Faced with a budget deficit, the natural history institution abruptly lays off 23 full- and part-time workers.

June 20, 2003|Scott Timberg | Times Staff Writer

Some staffers were still cleaning out their offices this week after an abrupt series of layoffs at the Natural History Museum of Los Angeles County. Budget problems forced the elimination of 23 full- and part-time employees, about 7% of the work force at the Exposition Park institution, according to chief deputy director Jural Garrett.

"It was a big surprise, because we were part of the core mission of the museum," said one former employee who worked in research and collections and requested anonymity. "Research and exhibits are the essence of what a museum's about."

Although there had been rumors of financial problems, this individual said, the museum's management had offered no warnings about layoffs. "It was pretty cruel -- we've been good employees of the museum."

"We've had an ongoing, structural budget deficit," Garrett said. "It was something we needed to deal with now. We've been working to minimize the impact of the layoffs through attrition and how we do business. But it did not fully minimize the budget deficit."

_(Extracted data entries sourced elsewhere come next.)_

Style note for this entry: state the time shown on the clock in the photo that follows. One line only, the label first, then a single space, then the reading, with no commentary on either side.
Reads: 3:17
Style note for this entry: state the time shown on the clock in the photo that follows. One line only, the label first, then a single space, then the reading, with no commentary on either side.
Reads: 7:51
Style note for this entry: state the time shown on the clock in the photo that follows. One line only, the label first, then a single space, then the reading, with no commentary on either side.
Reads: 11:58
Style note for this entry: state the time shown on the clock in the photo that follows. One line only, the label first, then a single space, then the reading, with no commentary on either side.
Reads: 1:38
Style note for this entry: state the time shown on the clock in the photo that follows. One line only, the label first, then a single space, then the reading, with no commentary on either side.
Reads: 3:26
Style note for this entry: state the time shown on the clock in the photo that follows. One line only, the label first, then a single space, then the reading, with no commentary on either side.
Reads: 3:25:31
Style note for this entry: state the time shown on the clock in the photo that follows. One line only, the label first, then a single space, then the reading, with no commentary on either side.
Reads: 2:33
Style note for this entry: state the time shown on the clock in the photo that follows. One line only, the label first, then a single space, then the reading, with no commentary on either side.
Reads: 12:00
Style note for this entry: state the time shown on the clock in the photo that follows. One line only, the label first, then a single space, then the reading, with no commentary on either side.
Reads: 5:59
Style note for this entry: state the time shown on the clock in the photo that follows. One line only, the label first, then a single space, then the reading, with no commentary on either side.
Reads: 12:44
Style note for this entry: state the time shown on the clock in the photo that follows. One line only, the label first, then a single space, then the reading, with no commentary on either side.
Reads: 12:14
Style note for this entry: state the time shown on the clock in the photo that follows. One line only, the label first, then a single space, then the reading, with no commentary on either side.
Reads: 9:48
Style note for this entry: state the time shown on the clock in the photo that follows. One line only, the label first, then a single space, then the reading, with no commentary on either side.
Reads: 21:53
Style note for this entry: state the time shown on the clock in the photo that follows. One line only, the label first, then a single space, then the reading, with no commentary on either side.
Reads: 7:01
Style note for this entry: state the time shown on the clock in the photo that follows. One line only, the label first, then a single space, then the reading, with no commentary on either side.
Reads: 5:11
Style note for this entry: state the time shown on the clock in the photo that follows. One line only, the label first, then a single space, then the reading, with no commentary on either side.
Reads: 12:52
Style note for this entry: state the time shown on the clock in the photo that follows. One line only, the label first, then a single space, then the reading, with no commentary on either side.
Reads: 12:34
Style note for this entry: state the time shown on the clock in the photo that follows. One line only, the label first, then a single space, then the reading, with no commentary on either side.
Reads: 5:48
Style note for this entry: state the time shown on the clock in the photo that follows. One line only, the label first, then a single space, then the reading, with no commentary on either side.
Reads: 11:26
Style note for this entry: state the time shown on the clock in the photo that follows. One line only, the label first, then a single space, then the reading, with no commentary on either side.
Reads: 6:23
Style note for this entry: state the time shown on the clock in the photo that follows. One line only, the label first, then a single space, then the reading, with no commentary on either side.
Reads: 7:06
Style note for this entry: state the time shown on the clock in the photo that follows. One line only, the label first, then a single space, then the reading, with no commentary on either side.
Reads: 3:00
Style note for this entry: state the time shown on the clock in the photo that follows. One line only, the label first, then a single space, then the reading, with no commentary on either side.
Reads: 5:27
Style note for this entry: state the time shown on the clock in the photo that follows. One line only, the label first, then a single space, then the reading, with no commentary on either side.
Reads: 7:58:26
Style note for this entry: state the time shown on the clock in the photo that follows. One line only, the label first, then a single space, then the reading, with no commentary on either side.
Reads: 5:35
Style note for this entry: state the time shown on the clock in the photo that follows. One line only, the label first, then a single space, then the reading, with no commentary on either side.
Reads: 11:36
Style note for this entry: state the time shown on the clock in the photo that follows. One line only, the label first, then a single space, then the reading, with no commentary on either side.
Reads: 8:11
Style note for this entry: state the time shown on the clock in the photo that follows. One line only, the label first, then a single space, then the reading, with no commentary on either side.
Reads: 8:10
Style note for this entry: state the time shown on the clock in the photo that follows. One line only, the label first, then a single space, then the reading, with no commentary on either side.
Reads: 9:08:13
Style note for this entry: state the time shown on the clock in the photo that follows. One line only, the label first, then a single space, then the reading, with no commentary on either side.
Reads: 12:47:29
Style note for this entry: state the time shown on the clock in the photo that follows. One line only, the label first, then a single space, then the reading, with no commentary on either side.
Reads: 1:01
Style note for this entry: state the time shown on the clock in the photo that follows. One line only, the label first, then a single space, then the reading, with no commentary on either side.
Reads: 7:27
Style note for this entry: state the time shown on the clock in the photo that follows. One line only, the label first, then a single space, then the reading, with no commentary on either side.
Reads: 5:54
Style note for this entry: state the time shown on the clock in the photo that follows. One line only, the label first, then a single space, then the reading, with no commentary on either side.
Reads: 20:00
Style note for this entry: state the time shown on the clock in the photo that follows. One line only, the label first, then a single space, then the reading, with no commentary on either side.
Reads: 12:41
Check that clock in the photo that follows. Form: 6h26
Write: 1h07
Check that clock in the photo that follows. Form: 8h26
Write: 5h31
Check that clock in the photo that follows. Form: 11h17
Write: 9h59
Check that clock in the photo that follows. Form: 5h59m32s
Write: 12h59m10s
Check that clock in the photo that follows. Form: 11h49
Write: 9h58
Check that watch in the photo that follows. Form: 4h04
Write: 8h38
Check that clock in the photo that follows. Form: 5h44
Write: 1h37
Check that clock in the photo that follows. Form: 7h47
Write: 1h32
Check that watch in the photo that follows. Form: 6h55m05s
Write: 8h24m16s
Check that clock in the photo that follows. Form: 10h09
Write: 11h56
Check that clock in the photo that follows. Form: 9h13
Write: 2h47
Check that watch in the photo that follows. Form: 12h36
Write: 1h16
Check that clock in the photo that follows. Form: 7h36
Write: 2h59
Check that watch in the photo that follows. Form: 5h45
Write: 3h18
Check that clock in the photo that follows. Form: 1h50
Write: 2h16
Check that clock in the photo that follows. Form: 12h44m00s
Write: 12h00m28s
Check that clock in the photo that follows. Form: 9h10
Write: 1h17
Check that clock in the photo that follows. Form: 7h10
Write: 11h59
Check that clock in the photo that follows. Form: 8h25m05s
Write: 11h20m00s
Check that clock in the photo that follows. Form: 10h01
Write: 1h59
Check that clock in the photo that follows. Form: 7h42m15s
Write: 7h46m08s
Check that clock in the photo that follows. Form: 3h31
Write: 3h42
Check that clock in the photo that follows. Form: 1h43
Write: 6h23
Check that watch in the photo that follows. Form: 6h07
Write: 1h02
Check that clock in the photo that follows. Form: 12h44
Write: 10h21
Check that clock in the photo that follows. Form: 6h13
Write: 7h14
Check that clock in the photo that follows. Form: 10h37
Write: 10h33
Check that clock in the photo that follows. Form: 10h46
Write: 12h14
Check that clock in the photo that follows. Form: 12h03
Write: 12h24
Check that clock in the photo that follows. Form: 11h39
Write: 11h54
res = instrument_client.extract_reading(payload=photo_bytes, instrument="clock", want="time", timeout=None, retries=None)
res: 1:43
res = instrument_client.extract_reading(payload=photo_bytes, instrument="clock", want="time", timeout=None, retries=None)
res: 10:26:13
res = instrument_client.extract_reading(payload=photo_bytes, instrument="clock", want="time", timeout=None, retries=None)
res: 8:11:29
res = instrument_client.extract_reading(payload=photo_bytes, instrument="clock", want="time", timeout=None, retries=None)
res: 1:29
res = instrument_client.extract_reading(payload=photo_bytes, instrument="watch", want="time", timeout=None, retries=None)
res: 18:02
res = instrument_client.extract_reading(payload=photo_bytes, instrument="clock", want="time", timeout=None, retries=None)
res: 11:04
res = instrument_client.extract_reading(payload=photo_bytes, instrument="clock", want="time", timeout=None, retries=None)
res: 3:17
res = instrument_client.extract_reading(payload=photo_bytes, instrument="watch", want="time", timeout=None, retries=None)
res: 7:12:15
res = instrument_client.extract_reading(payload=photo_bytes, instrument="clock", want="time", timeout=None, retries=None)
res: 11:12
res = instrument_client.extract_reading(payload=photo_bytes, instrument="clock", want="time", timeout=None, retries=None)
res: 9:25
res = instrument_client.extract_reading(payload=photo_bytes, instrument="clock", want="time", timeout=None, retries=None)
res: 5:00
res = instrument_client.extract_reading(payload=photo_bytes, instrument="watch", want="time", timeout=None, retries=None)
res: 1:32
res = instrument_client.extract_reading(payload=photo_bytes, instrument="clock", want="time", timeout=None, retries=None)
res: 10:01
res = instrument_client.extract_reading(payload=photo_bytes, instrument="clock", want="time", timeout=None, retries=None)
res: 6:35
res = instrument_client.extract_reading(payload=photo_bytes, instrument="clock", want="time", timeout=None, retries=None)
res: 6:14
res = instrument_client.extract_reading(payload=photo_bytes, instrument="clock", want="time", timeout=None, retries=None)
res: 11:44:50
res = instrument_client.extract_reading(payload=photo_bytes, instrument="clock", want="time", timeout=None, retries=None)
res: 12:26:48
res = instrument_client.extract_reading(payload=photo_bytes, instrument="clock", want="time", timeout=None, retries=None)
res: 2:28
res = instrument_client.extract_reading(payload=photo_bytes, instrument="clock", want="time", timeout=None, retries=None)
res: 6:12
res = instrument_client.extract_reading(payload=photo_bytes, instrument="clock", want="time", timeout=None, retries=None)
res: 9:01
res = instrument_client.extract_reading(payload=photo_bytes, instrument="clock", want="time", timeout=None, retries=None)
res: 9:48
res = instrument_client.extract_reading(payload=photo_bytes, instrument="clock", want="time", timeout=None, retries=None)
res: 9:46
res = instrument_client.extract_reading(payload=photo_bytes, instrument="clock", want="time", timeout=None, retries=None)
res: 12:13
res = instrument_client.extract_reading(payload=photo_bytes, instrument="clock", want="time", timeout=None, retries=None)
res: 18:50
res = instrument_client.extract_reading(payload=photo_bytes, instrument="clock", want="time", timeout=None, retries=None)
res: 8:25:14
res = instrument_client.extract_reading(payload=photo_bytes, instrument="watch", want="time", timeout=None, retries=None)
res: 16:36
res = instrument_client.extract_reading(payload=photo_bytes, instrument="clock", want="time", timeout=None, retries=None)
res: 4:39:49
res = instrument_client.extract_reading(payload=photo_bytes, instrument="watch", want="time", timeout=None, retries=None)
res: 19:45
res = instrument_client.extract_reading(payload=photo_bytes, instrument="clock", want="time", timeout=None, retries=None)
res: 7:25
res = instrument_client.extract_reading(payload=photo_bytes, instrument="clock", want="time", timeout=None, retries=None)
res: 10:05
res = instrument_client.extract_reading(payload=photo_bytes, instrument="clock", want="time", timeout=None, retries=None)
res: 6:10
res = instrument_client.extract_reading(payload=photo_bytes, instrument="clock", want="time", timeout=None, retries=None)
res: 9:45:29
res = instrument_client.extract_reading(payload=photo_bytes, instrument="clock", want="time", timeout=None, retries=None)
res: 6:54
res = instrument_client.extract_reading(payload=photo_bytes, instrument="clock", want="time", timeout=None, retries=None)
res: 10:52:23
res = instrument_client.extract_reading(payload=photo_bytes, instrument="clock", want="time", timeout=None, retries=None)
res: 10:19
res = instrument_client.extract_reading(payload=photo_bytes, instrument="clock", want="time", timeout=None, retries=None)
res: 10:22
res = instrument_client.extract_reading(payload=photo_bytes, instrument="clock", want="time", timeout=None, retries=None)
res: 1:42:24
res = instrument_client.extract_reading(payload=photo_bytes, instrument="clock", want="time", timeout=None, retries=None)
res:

The layoffs were spread across most of the museum's departments, including administrators, technical workers and, atypically, three young curators. The staffers learned of their dismissals at midmorning June 12 and were told that their employment would last only until the end of the day. Some have been allowed to return to clear out personal belongings.

According to Garrett, all the employees were given severance packages and offered personal and financial counseling "to minimize the impact on families."

The museum, which has an annual operating budget of $30 million, is in the early stages of a $300-million expansion and renovation project. Garrett pointed out that the money for that project will come from a different fund from the moneys used to pay staff.

Overall, she said, the museum is now healthy. "I would say that we are going into fiscal year '04 with a balanced budget that is sustainable."

While arts groups across the country are short of funds, and museums from the Walker Art Center in Minneapolis to the Metropolitan Museum of Art in New York have resorted to layoffs, there has been little job loss at local museums. Depending on the state budget, the California Science Center, with almost 350 full- and part-time staffers, may lay off some employees this year, according to its president and executive director, Jeffrey N. Rudolph.

Six administrative positions were trimmed in 2002 at the Museum of Contemporary Art -- where there are about 161 full- and part-time employees -- and one at the Pacific Asia Museum, with 24 staffers.

Many museums have chosen for budgetary reasons not to fill open positions. At the Natural History Museum, 34 full- and part-time jobs will go unfilled.

The loss of academic or curatorial positions at museums is less common than the reduction of administrative jobs. That makes the Natural History Museum news especially "tragic," said Blaire Van Valkenburgh, the chair of UCLA's department of organismic biology, ecology and evolution.

"There are very few jobs for highly trained people in a specialty field," Van Valkenburgh said. "It puts them in a bind: When someone is denied tenure at a university, they're given a year to find a job.

"And when you fire people in such a brisk fashion, how can you expect to hire the best people when the climate improves?"